任务要求:
1/ 根据关于 HFileBlock 的文本，第 2 版数据块开头用于标识块类型的魔数记录占多少字节？
2/ 摘录关于 HFileBlock 的文本中从“- Compressed block”到“in version 1.”的部分，首尾两处都包括在内。
3/ 关于 HFileBlock 的文本描述了第 2 版数据块的结构，请按顺序列出其中的全部组成部分。

提供文本:
◇ ◇ ◇ ◇

HBase HFileBlock

HFileBlock官方源码注释：

Reading HFile version 1 and 2 blocks, and writing version 2 blocks.

In version 1 all blocks are always compressed or uncompressed, as specified by the HFile's compression algorithm, with a type-specific magic record stored in the beginning of the compressed data (i.e. one needs to uncompress the compressed block to determine the block type). There is only a single compression algorithm setting for all blocks. Offset and size information from the block index are required to read a block.
In version 2 a block is structured as follows:
- Magic record identifying the block type (8 bytes)
- Compressed block size, header not included (4 bytes)
- Uncompressed block size, header not included (4 bytes)
- The offset of the previous block of the same type (8 bytes). This is used to be able to navigate to the previous block without going to the block
- For minorVersions >=1, there is an additional 4 byte field bytesPerChecksum that records the number of bytes in a checksum chunk.
- For minorVersions >=1, there is a 4 byte value to store the size of data on disk (excluding the checksums)
- For minorVersions >=1, a series of 4 byte checksums, one each for the number of bytes specified by bytesPerChecksum. index.
- Compressed data (or uncompressed data if compression is disabled). The compression algorithm is the same for all the blocks in the HFile, similarly to what was done in version 1.

The version 2 block representation in the block cache is the same as above, except that the data section is always uncompressed in the cache.

◇ ◇ ◇ ◇

给定材料:
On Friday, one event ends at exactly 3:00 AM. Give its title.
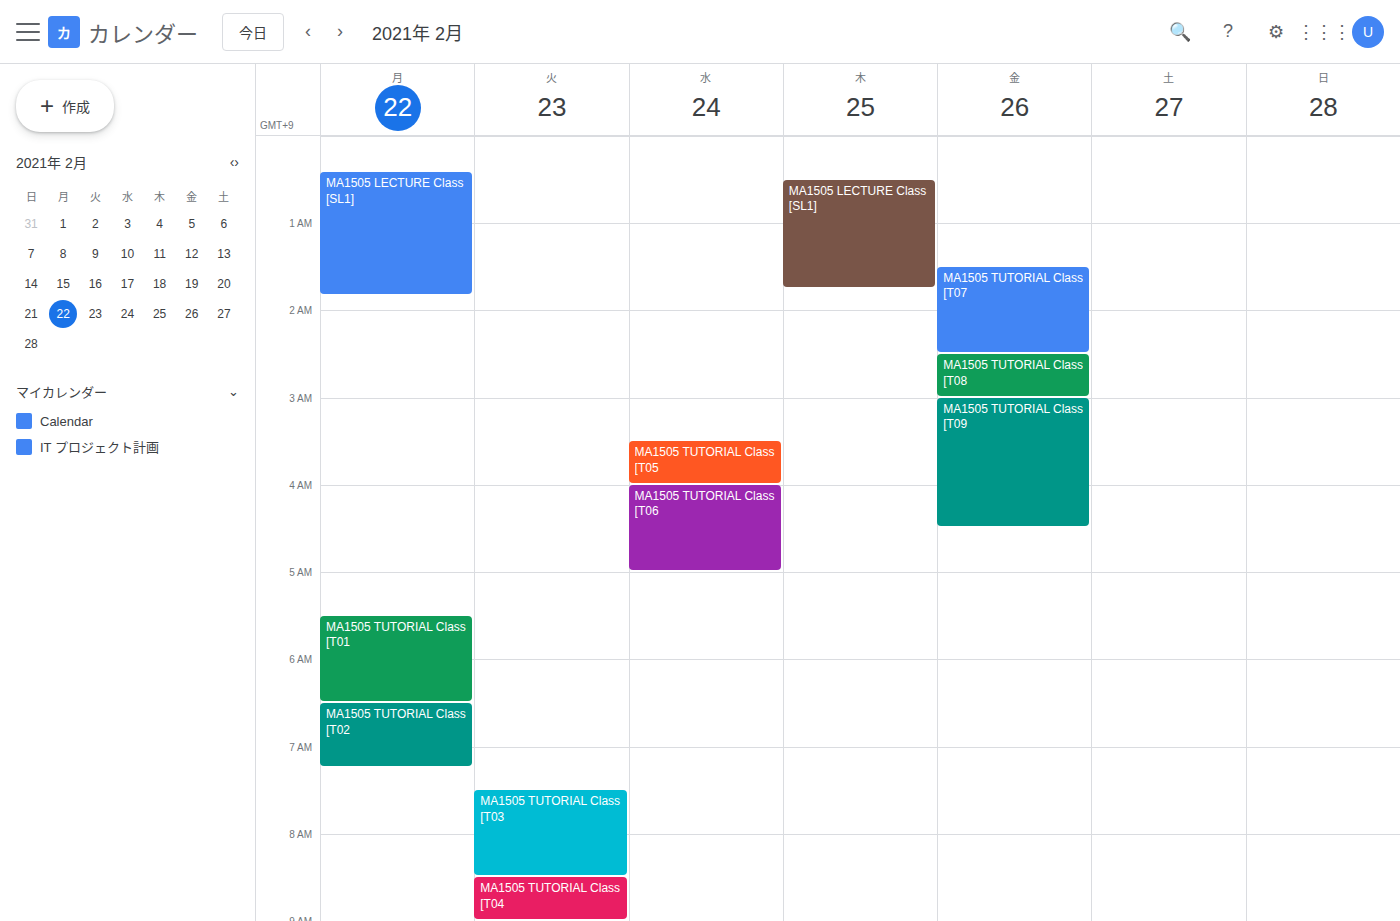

◇ ◇ ◇ ◇

依次结果:
1/ 8 字节。

2/
- Compressed block size, header not included (4 bytes)
- Uncompressed block size, header not included (4 bytes)
- The offset of the previous block of the same type (8 bytes). This is used to be able to navigate to the previous block without going to the block
- For minorVersions >=1, there is an additional 4 byte field bytesPerChecksum that records the number of bytes in a checksum chunk.
- For minorVersions >=1, there is a 4 byte value to store the size of data on disk (excluding the checksums)
- For minorVersions >=1, a series of 4 byte checksums, one each for the number of bytes specified by bytesPerChecksum. index.
- Compressed data (or uncompressed data if compression is disabled). The compression algorithm is the same for all the blocks in the HFile, similarly to what was done in version 1.

3/
1. 标识块类型的魔数记录（8 字节）
2. 压缩后的块大小，不含头部（4 字节）
3. 未压缩的块大小，不含头部（4 字节）
4. 同类型前一个块的偏移量（8 字节）
5. minorVersion ≥ 1 时，记录每个校验和分块字节数的 4 字节字段 bytesPerChecksum
6. minorVersion ≥ 1 时，存储磁盘上数据大小（不含校验和）的 4 字节值
7. minorVersion ≥ 1 时，一系列 4 字节校验和，每 bytesPerChecksum 个字节对应一个
8. 压缩数据（若禁用压缩则为未压缩数据）